The Bayesian evades Hume’s problem by saying that Hume is right. But, continues the Bayesian, all we need is a model of reasonable change in belief. That is sufficient for us to be rational agents in a changing world.

The frequentist response to Hume is:

We do our work in two steps: 1) Actively interfering in the course of nature, using a randomized experimental design.2) Using a method of inference which is right most of the time— say, 95% of the time. Frequentist says: “ Hume you are right , I do not have reasons for believing any one conclusion. But I have a reason for using my method of inference, namely that it is right most of the time.”

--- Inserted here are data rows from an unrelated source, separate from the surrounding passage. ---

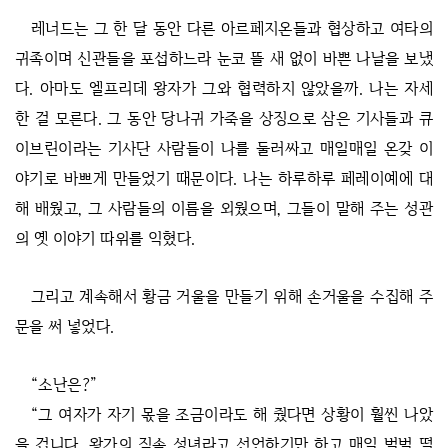
레너드는 그 한 달 동안 다른 아르페지온들과 협상하고 여타의
귀족이며 신관들을 포섭하느라 눈코 뜰 새 없이 바쁜 나날을 보냈
다. 아마도 엘프리데 왕자가 그와 협력하지 않았을까. 나는 자세
한 걸 모른다. 그 동안 당나귀 가죽을 상징으로 삼은 기사들과 큐
이브린이라는 기사단 사람들이 나를 둘러싸고 매일매일 온갖 이
야기로 바쁘게 만들었기 때문이다. 나는 하루하루 페레이예에 대
해 배웠고, 그 사람들의 이름을 외웠으며, 그들이 말해 주는 성관
의 옛 이야기 따위를 익혔다.
그리고 계속해서 황금 거울을 만들기 위해 손거울을 수집해 주
문을 써 넣었다.
“소난은?”
“그 여자가 자기 몫을 조금이라도 해 줬다면 상황이 훨씬 나았
을 겁니다. 왕가의 직속 성녀라고 선언하기만 하고 매일 벌벌 떨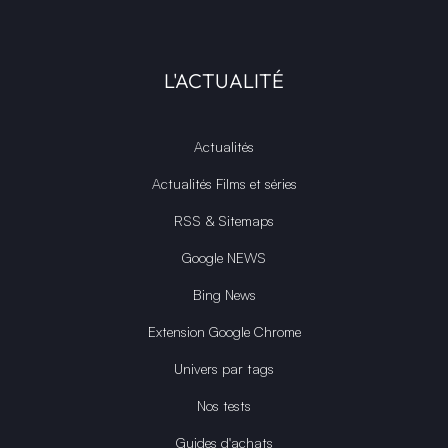
L'ACTUALITÉ
Actualités
Actualités Films et séries
RSS & Sitemaps
Google NEWS
Bing News
Extension Google Chrome
Univers par tags
Nos tests
Guides d'achats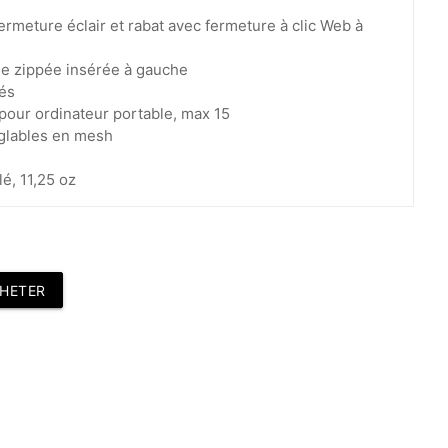
ermeture éclair et rabat avec fermeture à clic Web à
he zippée insérée à gauche
tés
pour ordinateur portable, max 15
églables en mesh
lé, 11,25 oz
HETER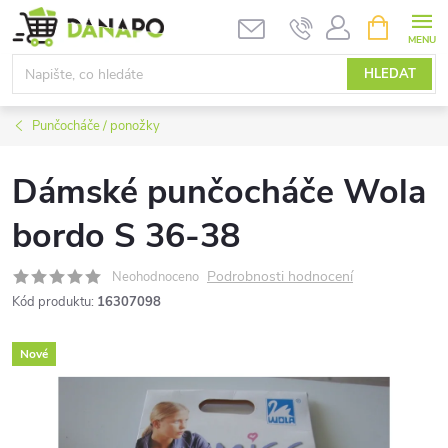
Přejít
NÁKUPNÍ
KOŠÍK
na
obsah
HLEDAT
Punčocháče / ponožky
Dámské punčocháče Wola
bordo S 36-38
Podrobnosti hodnocení
Neohodnoceno
Kód produktu:
16307098
Nové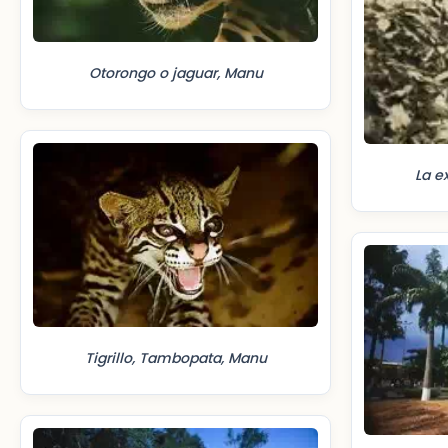
Otorongo o jaguar, Manu
La e
Tigrillo, Tambopata, Manu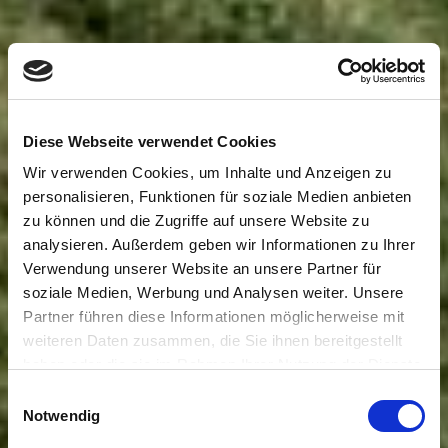
Diese Webseite verwendet Cookies
Wir verwenden Cookies, um Inhalte und Anzeigen zu
personalisieren, Funktionen für soziale Medien anbieten
zu können und die Zugriffe auf unsere Website zu
analysieren. Außerdem geben wir Informationen zu Ihrer
Verwendung unserer Website an unsere Partner für
soziale Medien, Werbung und Analysen weiter. Unsere
Partner führen diese Informationen möglicherweise mit
weiteren Daten zusammen, die Sie ihnen bereitgestellt
haben oder die sie im Rahmen Ihrer Nutzung der Dienste
gesammelt haben. Sie geben Einwilligung zu unseren
Einwilligungsauswahl
Cookies, wenn Sie unsere Webseite weiterhin nutzen.
Notwendig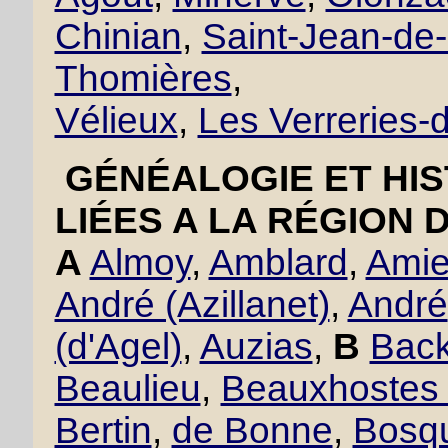
Chinian
,
Saint-Jean-de
Thomières
,
Vélieux
,
Les Verreries
GÉNÉALOGIE ET HIS
LIÉES A LA RÉGION 
A
Almoy
,
Amblard
,
Amie
André (Azillanet)
,
André
(d'Agel)
,
Auzias
,
B
Back
Beaulieu
,
Beauxhostes 
Bertin
,
de Bonne
,
Bosqu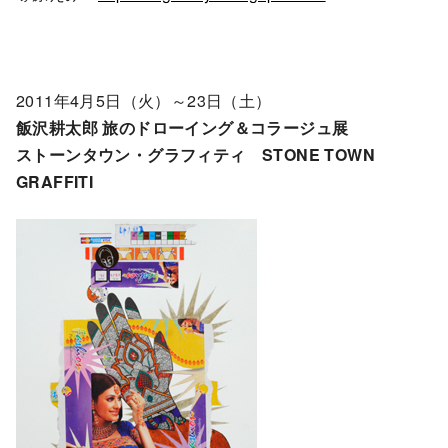
2011年4月5日（火）～23日（土）
飯沢耕太郎 旅のドローイング＆コラージュ展
ストーンタウン・グラフィティ STONE TOWN
GRAFFITI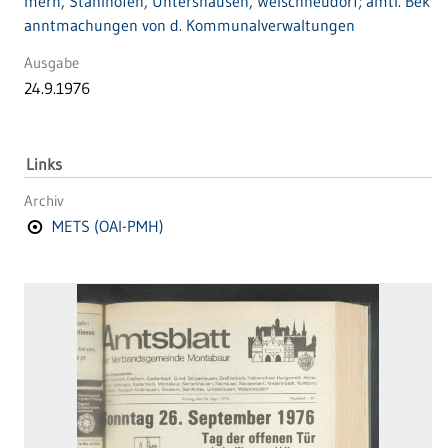
mern, Stahlhofen, Untershausen, Welschneudorf; amtl. Bek
anntmachungen von d. Kommunalverwaltungen
Ausgabe
24.9.1976
Links
Archiv
METS (OAI-PMH)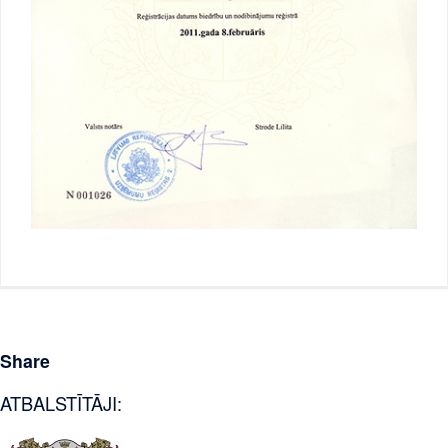
Share
ATBALSTĪTĀJI: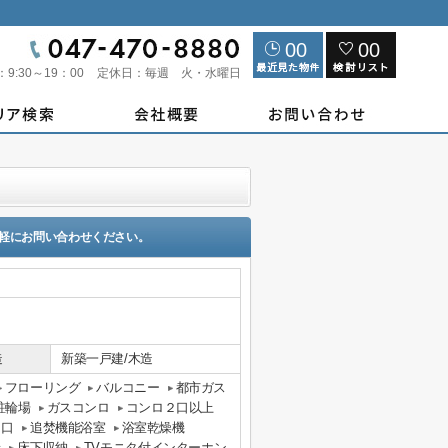
00
00
：
9:30～19：00
定休日：
毎週 火・水曜日
軽にお問い合わせください。
造
新築一戸建/木造
フローリング
バルコニー
都市ガス
駐輪場
ガスコンロ
コンロ２口以上
３口
追焚機能浴室
浴室乾燥機
上
床下収納
TVモニタ付インターホン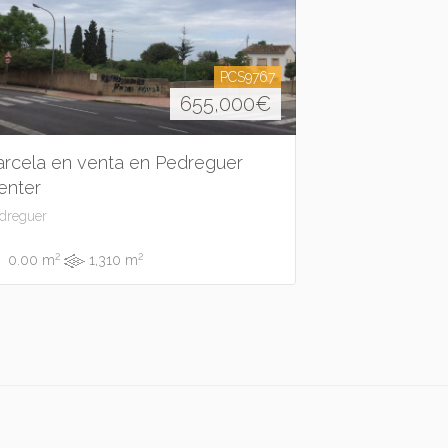
PCS9767
655,000
€
arcela en venta en Pedreguer
enter
dreguer
2
2
0.00 m
1,310 m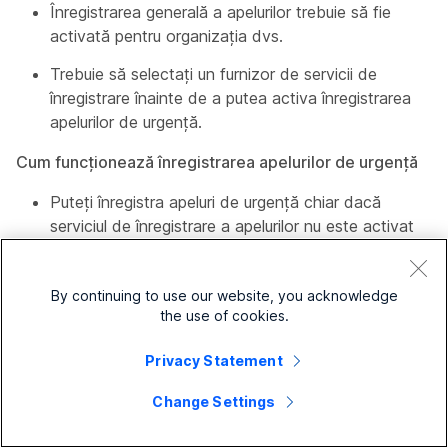
Înregistrarea generală a apelurilor trebuie să fie
activată pentru organizația dvs.
Trebuie să selectați un furnizor de servicii de
înregistrare înainte de a putea activa înregistrarea
apelurilor de urgență.
Cum funcționează înregistrarea apelurilor de urgență
Puteți înregistra apeluri de urgență chiar dacă
serviciul de înregistrare a apelurilor nu este activat
pentru linia care efectuează apelul.
Setările de înregistrare a apelurilor de urgență
By continuing to use our website, you acknowledge
înlocuiesc setările implicite de înregistrare a
the use of cookies.
apelurilor pentru linii. Acestea includ modul,
anunțurile și tonurile. Webex nu redă anunțuri sau
Privacy Statement
tonuri în timpul înregistrărilor apelurilor de urgență.
Change Settings
Apelul de urgență nu este întrerupt dacă
înregistrarea nu reușește să pornească sau se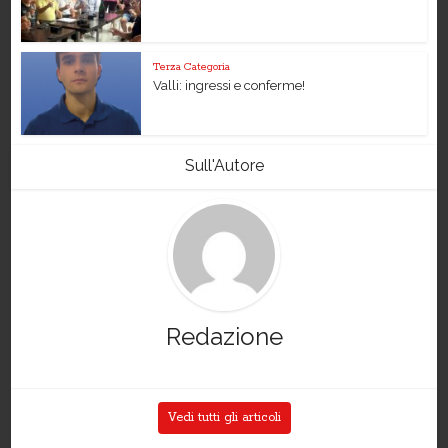
Terza Categoria
Valli: ingressi e conferme!
Sull'Autore
Redazione
Vedi tutti gli articoli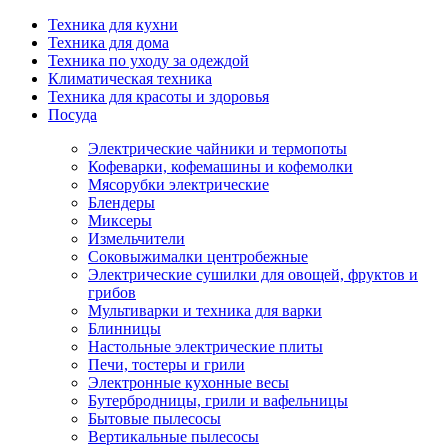
Техника для кухни
Техника для дома
Техника по уходу за одеждой
Климатическая техника
Техника для красоты и здоровья
Посуда
Электрические чайники и термопоты
Кофеварки, кофемашины и кофемолки
Мясорубки электрические
Блендеры
Миксеры
Измельчители
Соковыжималки центробежные
Электрические сушилки для овощей, фруктов и
грибов
Мультиварки и техника для варки
Блинницы
Настольные электрические плиты
Печи, тостеры и грили
Электронные кухонные весы
Бутербродницы, грили и вафельницы
Бытовые пылесосы
Вертикальные пылесосы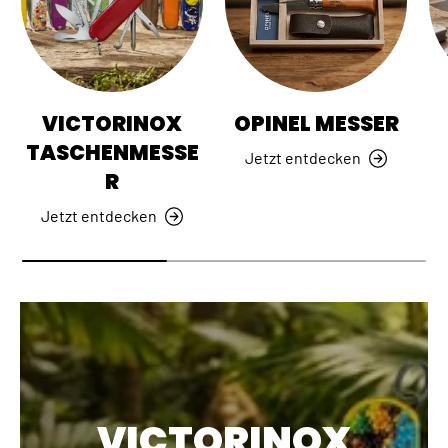
VICTORINOX
OPINEL MESSER
TASCHENMESSE
Jetzt entdecken
R
Jetzt entdecken
VICTORINOX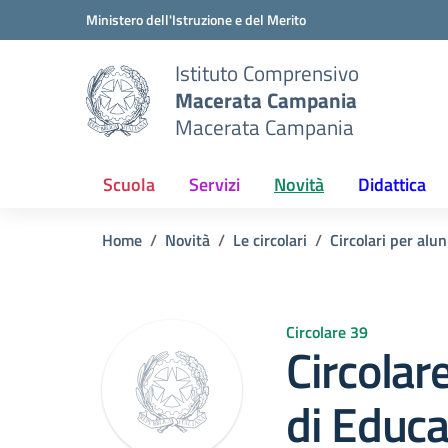
Vai ai contenuti
Vai al menu di navigazione
Vai al footer
Ministero dell'Istruzione e del Merito
Istituto Comprensivo
Macerata Campania
Macerata Campania
Scuola
Servizi
Novità
Didattica
Home
Novità
Le circolari
Circolari per alun
Circolare 39
Circolar
di Educ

The chapter ends with a single-case objection and discusses the arguments used by Charles Sanders Pierce. In essence, the chapter under this section point to the conclusion of Pierce:

An argument form is deductively valid if the conclusion of an argument of such a form is always true when the premises are true.
An argument form is inductively good if the conclusion of an argument of such a form is usually true when the premises are true.
An argument form is inductively 95% good if the conclusion of an argument of such a form is true in 95% of the cases where the premises are true.

Takeaway :

The field of probability was not discovered; rather, it was created by the confusion of two concepts. The first is the frequency with which certain events recur, and the second is the degree of belief to attach to a proposition. If you want to understand these two schools of from a logician’s perspective and get a grasp on various philosophical takes on the word, “probability”, then this book is a suitable text as it gives a thorough exposition without too much of math.